** Source records follows **

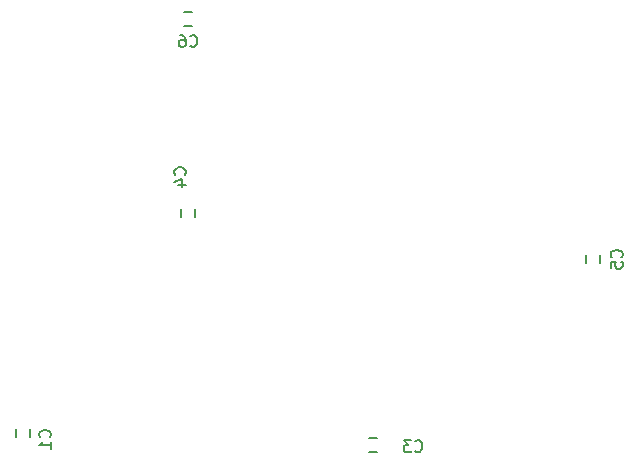
<source format=gbr>
G04 #@! TF.FileFunction,Legend,Bot*
%FSLAX46Y46*%
G04 Gerber Fmt 4.6, Leading zero omitted, Abs format (unit mm)*
G04 Created by KiCad (PCBNEW (after 2015-mar-04 BZR unknown)-product) date Fri 28 Oct 2016 10:27:18 AM CEST*
%MOMM*%
G01*
G04 APERTURE LIST*
%ADD10C,0.100000*%
%ADD11C,0.150000*%
G04 APERTURE END LIST*
D10*
D11*
X188041800Y-98847200D02*
X188741800Y-98847200D01*
X188741800Y-97647200D02*
X188041800Y-97647200D01*
X158150000Y-96906600D02*
X158150000Y-97606600D01*
X159350000Y-97606600D02*
X159350000Y-96906600D01*
X173320000Y-78963000D02*
X173320000Y-78263000D01*
X172120000Y-78263000D02*
X172120000Y-78963000D01*
X206410000Y-82200000D02*
X206410000Y-82900000D01*
X207610000Y-82900000D02*
X207610000Y-82200000D01*
X172370000Y-62830000D02*
X173070000Y-62830000D01*
X173070000Y-61630000D02*
X172370000Y-61630000D01*
X191936666Y-98782143D02*
X191984285Y-98829762D01*
X192127142Y-98877381D01*
X192222380Y-98877381D01*
X192365238Y-98829762D01*
X192460476Y-98734524D01*
X192508095Y-98639286D01*
X192555714Y-98448810D01*
X192555714Y-98305952D01*
X192508095Y-98115476D01*
X192460476Y-98020238D01*
X192365238Y-97925000D01*
X192222380Y-97877381D01*
X192127142Y-97877381D01*
X191984285Y-97925000D01*
X191936666Y-97972619D01*
X191603333Y-97877381D02*
X190984285Y-97877381D01*
X191317619Y-98258333D01*
X191174761Y-98258333D01*
X191079523Y-98305952D01*
X191031904Y-98353571D01*
X190984285Y-98448810D01*
X190984285Y-98686905D01*
X191031904Y-98782143D01*
X191079523Y-98829762D01*
X191174761Y-98877381D01*
X191460476Y-98877381D01*
X191555714Y-98829762D01*
X191603333Y-98782143D01*
X161012143Y-97623334D02*
X161059762Y-97575715D01*
X161107381Y-97432858D01*
X161107381Y-97337620D01*
X161059762Y-97194762D01*
X160964524Y-97099524D01*
X160869286Y-97051905D01*
X160678810Y-97004286D01*
X160535952Y-97004286D01*
X160345476Y-97051905D01*
X160250238Y-97099524D01*
X160155000Y-97194762D01*
X160107381Y-97337620D01*
X160107381Y-97432858D01*
X160155000Y-97575715D01*
X160202619Y-97623334D01*
X161107381Y-98575715D02*
X161107381Y-98004286D01*
X161107381Y-98290000D02*
X160107381Y-98290000D01*
X160250238Y-98194762D01*
X160345476Y-98099524D01*
X160393095Y-98004286D01*
X172442143Y-75398334D02*
X172489762Y-75350715D01*
X172537381Y-75207858D01*
X172537381Y-75112620D01*
X172489762Y-74969762D01*
X172394524Y-74874524D01*
X172299286Y-74826905D01*
X172108810Y-74779286D01*
X171965952Y-74779286D01*
X171775476Y-74826905D01*
X171680238Y-74874524D01*
X171585000Y-74969762D01*
X171537381Y-75112620D01*
X171537381Y-75207858D01*
X171585000Y-75350715D01*
X171632619Y-75398334D01*
X171870714Y-76255477D02*
X172537381Y-76255477D01*
X171489762Y-76017381D02*
X172204048Y-75779286D01*
X172204048Y-76398334D01*
X209399143Y-82383334D02*
X209446762Y-82335715D01*
X209494381Y-82192858D01*
X209494381Y-82097620D01*
X209446762Y-81954762D01*
X209351524Y-81859524D01*
X209256286Y-81811905D01*
X209065810Y-81764286D01*
X208922952Y-81764286D01*
X208732476Y-81811905D01*
X208637238Y-81859524D01*
X208542000Y-81954762D01*
X208494381Y-82097620D01*
X208494381Y-82192858D01*
X208542000Y-82335715D01*
X208589619Y-82383334D01*
X208494381Y-83288096D02*
X208494381Y-82811905D01*
X208970571Y-82764286D01*
X208922952Y-82811905D01*
X208875333Y-82907143D01*
X208875333Y-83145239D01*
X208922952Y-83240477D01*
X208970571Y-83288096D01*
X209065810Y-83335715D01*
X209303905Y-83335715D01*
X209399143Y-83288096D01*
X209446762Y-83240477D01*
X209494381Y-83145239D01*
X209494381Y-82907143D01*
X209446762Y-82811905D01*
X209399143Y-82764286D01*
X172886666Y-64487143D02*
X172934285Y-64534762D01*
X173077142Y-64582381D01*
X173172380Y-64582381D01*
X173315238Y-64534762D01*
X173410476Y-64439524D01*
X173458095Y-64344286D01*
X173505714Y-64153810D01*
X173505714Y-64010952D01*
X173458095Y-63820476D01*
X173410476Y-63725238D01*
X173315238Y-63630000D01*
X173172380Y-63582381D01*
X173077142Y-63582381D01*
X172934285Y-63630000D01*
X172886666Y-63677619D01*
X172029523Y-63582381D02*
X172220000Y-63582381D01*
X172315238Y-63630000D01*
X172362857Y-63677619D01*
X172458095Y-63820476D01*
X172505714Y-64010952D01*
X172505714Y-64391905D01*
X172458095Y-64487143D01*
X172410476Y-64534762D01*
X172315238Y-64582381D01*
X172124761Y-64582381D01*
X172029523Y-64534762D01*
X171981904Y-64487143D01*
X171934285Y-64391905D01*
X171934285Y-64153810D01*
X171981904Y-64058571D01*
X172029523Y-64010952D01*
X172124761Y-63963333D01*
X172315238Y-63963333D01*
X172410476Y-64010952D01*
X172458095Y-64058571D01*
X172505714Y-64153810D01*
M02*

</source>
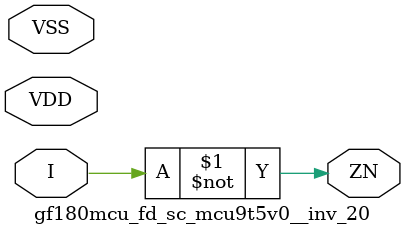
<source format=v>

module gf180mcu_fd_sc_mcu9t5v0__inv_20( I, ZN, VDD, VSS );
input I;
inout VDD, VSS;
output ZN;

	not MGM_BG_0( ZN, I );

endmodule

</source>
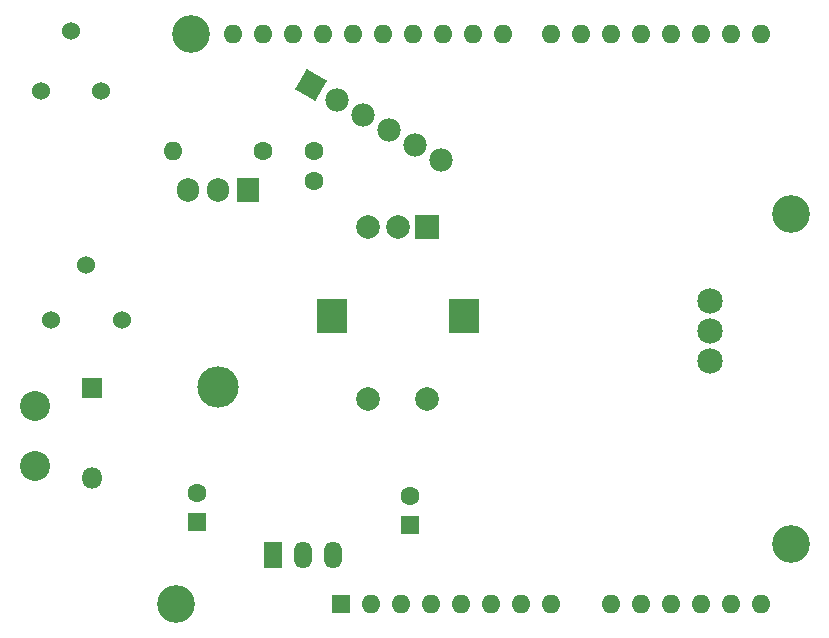
<source format=gbr>
%TF.GenerationSoftware,KiCad,Pcbnew,6.0.1-79c1e3a40b~116~ubuntu20.04.1*%
%TF.CreationDate,2022-01-30T02:47:44-05:00*%
%TF.ProjectId,Protogasm-Board-V2,50726f74-6f67-4617-936d-2d426f617264,rev?*%
%TF.SameCoordinates,PX68290a0PY76b1be0*%
%TF.FileFunction,Soldermask,Bot*%
%TF.FilePolarity,Negative*%
%FSLAX46Y46*%
G04 Gerber Fmt 4.6, Leading zero omitted, Abs format (unit mm)*
G04 Created by KiCad (PCBNEW 6.0.1-79c1e3a40b~116~ubuntu20.04.1) date 2022-01-30 02:47:44*
%MOMM*%
%LPD*%
G01*
G04 APERTURE LIST*
G04 Aperture macros list*
%AMRotRect*
0 Rectangle, with rotation*
0 The origin of the aperture is its center*
0 $1 length*
0 $2 width*
0 $3 Rotation angle, in degrees counterclockwise*
0 Add horizontal line*
21,1,$1,$2,0,0,$3*%
G04 Aperture macros list end*
%ADD10C,1.600000*%
%ADD11O,1.600000X1.600000*%
%ADD12R,2.000000X2.000000*%
%ADD13C,2.000000*%
%ADD14R,2.500000X3.000000*%
%ADD15R,1.600000X1.600000*%
%ADD16R,1.500000X2.300000*%
%ADD17O,1.500000X2.300000*%
%ADD18O,3.500000X3.500000*%
%ADD19R,1.905000X2.000000*%
%ADD20O,1.905000X2.000000*%
%ADD21C,2.159000*%
%ADD22R,1.800000X1.800000*%
%ADD23O,1.800000X1.800000*%
%ADD24C,1.524000*%
%ADD25C,3.200000*%
%ADD26RotRect,1.981200X1.981200X240.000000*%
%ADD27C,1.981200*%
%ADD28C,2.540000*%
G04 APERTURE END LIST*
D10*
%TO.C,R1*%
X21336000Y40894000D03*
D11*
X13716000Y40894000D03*
%TD*%
D12*
%TO.C,SW1*%
X35266000Y34428000D03*
D13*
X30266000Y34428000D03*
X32766000Y34428000D03*
D14*
X38366000Y26928000D03*
X27166000Y26928000D03*
D13*
X35266000Y19928000D03*
X30266000Y19928000D03*
%TD*%
D10*
%TO.C,C1*%
X25654000Y38354000D03*
X25654000Y40854000D03*
%TD*%
D15*
%TO.C,C3*%
X33782000Y9208887D03*
D10*
X33782000Y11708887D03*
%TD*%
D16*
%TO.C,U3*%
X22191000Y6682500D03*
D17*
X24731000Y6682500D03*
X27271000Y6682500D03*
%TD*%
D18*
%TO.C,Q1*%
X17526000Y20932000D03*
D19*
X20066000Y37592000D03*
D20*
X17526000Y37592000D03*
X14986000Y37592000D03*
%TD*%
D15*
%TO.C,C2*%
X15748000Y9462887D03*
D10*
X15748000Y11962887D03*
%TD*%
D21*
%TO.C,J1*%
X59182000Y28194000D03*
X59182000Y25654000D03*
X59182000Y23114000D03*
%TD*%
D22*
%TO.C,D1*%
X6858000Y20828000D03*
D23*
X6858000Y13208000D03*
%TD*%
D24*
%TO.C,R2*%
X2540000Y45974000D03*
X5080000Y51054000D03*
X7620000Y45974000D03*
%TD*%
%TO.C,J2*%
X9398000Y26543000D03*
X3398000Y26543000D03*
X6398000Y31243000D03*
%TD*%
D25*
%TO.C,U1*%
X15240000Y50800000D03*
X66040000Y7620000D03*
X13970000Y2540000D03*
X66040000Y35560000D03*
D15*
X27940000Y2540000D03*
D11*
X30480000Y2540000D03*
X33020000Y2540000D03*
X35560000Y2540000D03*
X38100000Y2540000D03*
X40640000Y2540000D03*
X43180000Y2540000D03*
X45720000Y2540000D03*
X50800000Y2540000D03*
X53340000Y2540000D03*
X55880000Y2540000D03*
X58420000Y2540000D03*
X60960000Y2540000D03*
X63500000Y2540000D03*
X63500000Y50800000D03*
X60960000Y50800000D03*
X58420000Y50800000D03*
X55880000Y50800000D03*
X53340000Y50800000D03*
X50800000Y50800000D03*
X48260000Y50800000D03*
X45720000Y50800000D03*
X41660000Y50800000D03*
X39120000Y50800000D03*
X36580000Y50800000D03*
X34040000Y50800000D03*
X31500000Y50800000D03*
X28960000Y50800000D03*
X26420000Y50800000D03*
X23880000Y50800000D03*
X21340000Y50800000D03*
X18800000Y50800000D03*
%TD*%
D26*
%TO.C,U2*%
X25400000Y46482000D03*
D27*
X27599705Y45212000D03*
X29799409Y43942000D03*
X31999114Y42672000D03*
X34198818Y41402000D03*
X36398523Y40132000D03*
%TD*%
D28*
%TO.C,M1*%
X2032000Y19304000D03*
X2032000Y14224000D03*
%TD*%
M02*

</source>
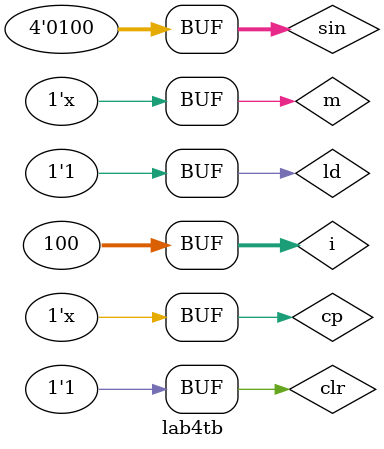
<source format=v>
module lab4tb();
integer i;
reg [3:0] sin;
reg cp,m,ld,clr;
wire [3:0] qout;
wire qcc;
wire [6:0]led;
initial begin
	sin=4'b0100;
	m=1'b1;
	ld=1'b1;
	clr=1'b1;
	cp=1'b0;
	ld=1'b0;
	#80
	ld=1'b1;
	#80
	ld=1'b0;
	#80
	ld=1'b1;
	clr=1'b0;
	#30
	clr=1'b1;	
end	
lab4 test(.sin(sin),.cp(cp),.m(m),.ld(ld),.clr(clr),.qout(qout),.qcc(qcc),.led(led));
always begin
for (i=0; i<100;i=i+1) begin
    #20 cp=~cp;
    if (i==50)
    m=~m;
end	
end

endmodule

</source>
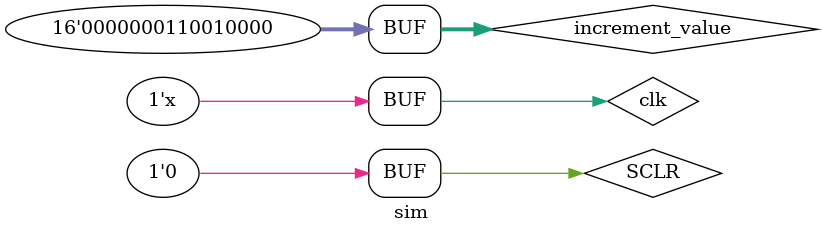
<source format=v>
`timescale 1ns / 1ps


module sim(

    );
    reg clk = 1;
    reg SCLR;
    reg[15:0] increment_value;
    wire [15:0] phase_out;
    
    RingCounter_16bit ringcounter(
    .CLK(clk),
    .SCLR(SCLR),
    .increment_value(increment_value),
    .count_out(phase_out)
    );
    
    initial begin
        SCLR = 1;
        #20 SCLR = 0;
        
        increment_value = 400;
    end
    
    always begin
        #5 clk =~ clk;
    end
endmodule

</source>
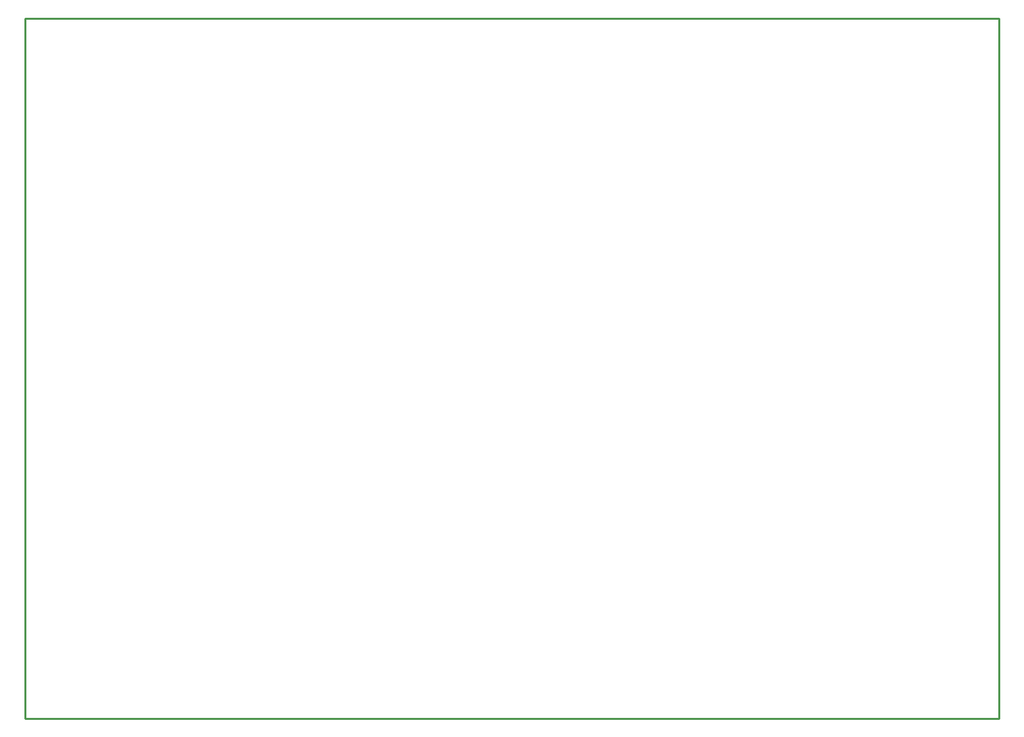
<source format=gko>
G04*
G04 #@! TF.GenerationSoftware,Altium Limited,Altium Designer,22.8.2 (66)*
G04*
G04 Layer_Color=16711833*
%FSLAX25Y25*%
%MOIN*%
G70*
G04*
G04 #@! TF.SameCoordinates,E87138AD-D39F-473D-B2F9-8BE8101B49D9*
G04*
G04*
G04 #@! TF.FilePolarity,Positive*
G04*
G01*
G75*
%ADD10C,0.00984*%
D10*
X177165Y551181D02*
X669291D01*
X177165Y196850D02*
Y551181D01*
Y196850D02*
X669291D01*
Y551181D01*
M02*

</source>
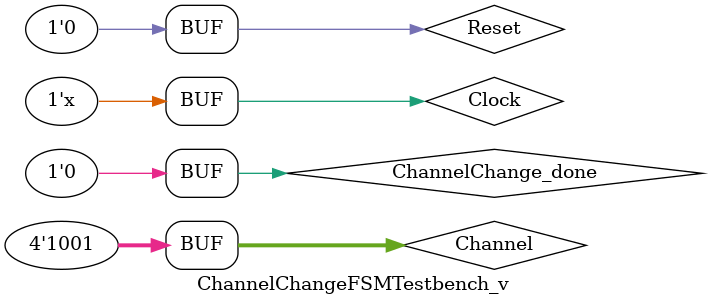
<source format=v>
`timescale		1 ns/1 ps		// Display things in ns, compute them in ps
`define HalfCycle	18.518			// Half of the clock cycle time in nanoseconds
`define Cycle		(`HalfCycle * 2)	// Didn't you learn to multiply?
//-----------------------------------------------------------------------

module ChannelChangeFSMTestbench_v;

	// Inputs
	reg Clock;
	reg Reset;
	reg [3:0] Channel;
	reg ChannelChange_done;

	// Outputs
	wire ChannelChange;
	wire State;

	//---------------------------------------------------------------
	//	Clock Source
	//		This section will generate a clock signal,
	//		turning it on and off according the HalfCycle
	//		time, in this case it will generate a 27MHz clock
	//		THIS COULD NEVER BE SYNTHESIZED
	//---------------------------------------------------------------
	initial Clock =		1'b0;		// We need to start at 1'b0, otherwise clock will always be 1'bx
	always #(`HalfCycle) Clock =	~Clock;	// Every half clock cycle, invert the clock
	//---------------------------------------------------------------

	// Instantiate the Unit Under Test (UUT)
	ChannelChangeFSM uut (
		.Clock(Clock), 
		.Reset(Reset), 
		.Channel(Channel), 
		.ChannelChange_done(ChannelChange_done), 
		.ChannelChange(ChannelChange), 
		.State(State)
	);

	initial begin
		// Initialize Inputs
		Reset = 1'b0;
		Channel = 4'b0000;
		ChannelChange_done = 0;

		// Wait 100 ns for global reset to finish
		
		//Reset
		#(`Cycle);
		Reset = 1'b1;
		#(`Cycle);
		Reset = 1'b0;
		#(`Cycle);
        
		//Unchanged -> Changed
		#(`Cycle * 4);
		Channel = 4'b1001;
		#(`Cycle * 4);

		//Changed -> Unchanged
		#(`Cycle);
		ChannelChange_done = 1'b1;
		#(`Cycle);
		ChannelChange_done = 1'b0;
		#(`Cycle);
	end
      
endmodule


</source>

** End of Source records **

**Directions:**
Omit the pictures, then repeat exactly each line from the beginning of the listing through the line with "X161059762Y-97575715D01*".

**Reply:**
<source format=gbr>
G04 #@! TF.FileFunction,Legend,Bot*
%FSLAX46Y46*%
G04 Gerber Fmt 4.6, Leading zero omitted, Abs format (unit mm)*
G04 Created by KiCad (PCBNEW (after 2015-mar-04 BZR unknown)-product) date Fri 28 Oct 2016 10:27:18 AM CEST*
%MOMM*%
G01*
G04 APERTURE LIST*
%ADD10C,0.100000*%
%ADD11C,0.150000*%
G04 APERTURE END LIST*
D10*
D11*
X188041800Y-98847200D02*
X188741800Y-98847200D01*
X188741800Y-97647200D02*
X188041800Y-97647200D01*
X158150000Y-96906600D02*
X158150000Y-97606600D01*
X159350000Y-97606600D02*
X159350000Y-96906600D01*
X173320000Y-78963000D02*
X173320000Y-78263000D01*
X172120000Y-78263000D02*
X172120000Y-78963000D01*
X206410000Y-82200000D02*
X206410000Y-82900000D01*
X207610000Y-82900000D02*
X207610000Y-82200000D01*
X172370000Y-62830000D02*
X173070000Y-62830000D01*
X173070000Y-61630000D02*
X172370000Y-61630000D01*
X191936666Y-98782143D02*
X191984285Y-98829762D01*
X192127142Y-98877381D01*
X192222380Y-98877381D01*
X192365238Y-98829762D01*
X192460476Y-98734524D01*
X192508095Y-98639286D01*
X192555714Y-98448810D01*
X192555714Y-98305952D01*
X192508095Y-98115476D01*
X192460476Y-98020238D01*
X192365238Y-97925000D01*
X192222380Y-97877381D01*
X192127142Y-97877381D01*
X191984285Y-97925000D01*
X191936666Y-97972619D01*
X191603333Y-97877381D02*
X190984285Y-97877381D01*
X191317619Y-98258333D01*
X191174761Y-98258333D01*
X191079523Y-98305952D01*
X191031904Y-98353571D01*
X190984285Y-98448810D01*
X190984285Y-98686905D01*
X191031904Y-98782143D01*
X191079523Y-98829762D01*
X191174761Y-98877381D01*
X191460476Y-98877381D01*
X191555714Y-98829762D01*
X191603333Y-98782143D01*
X161012143Y-97623334D02*
X161059762Y-97575715D01*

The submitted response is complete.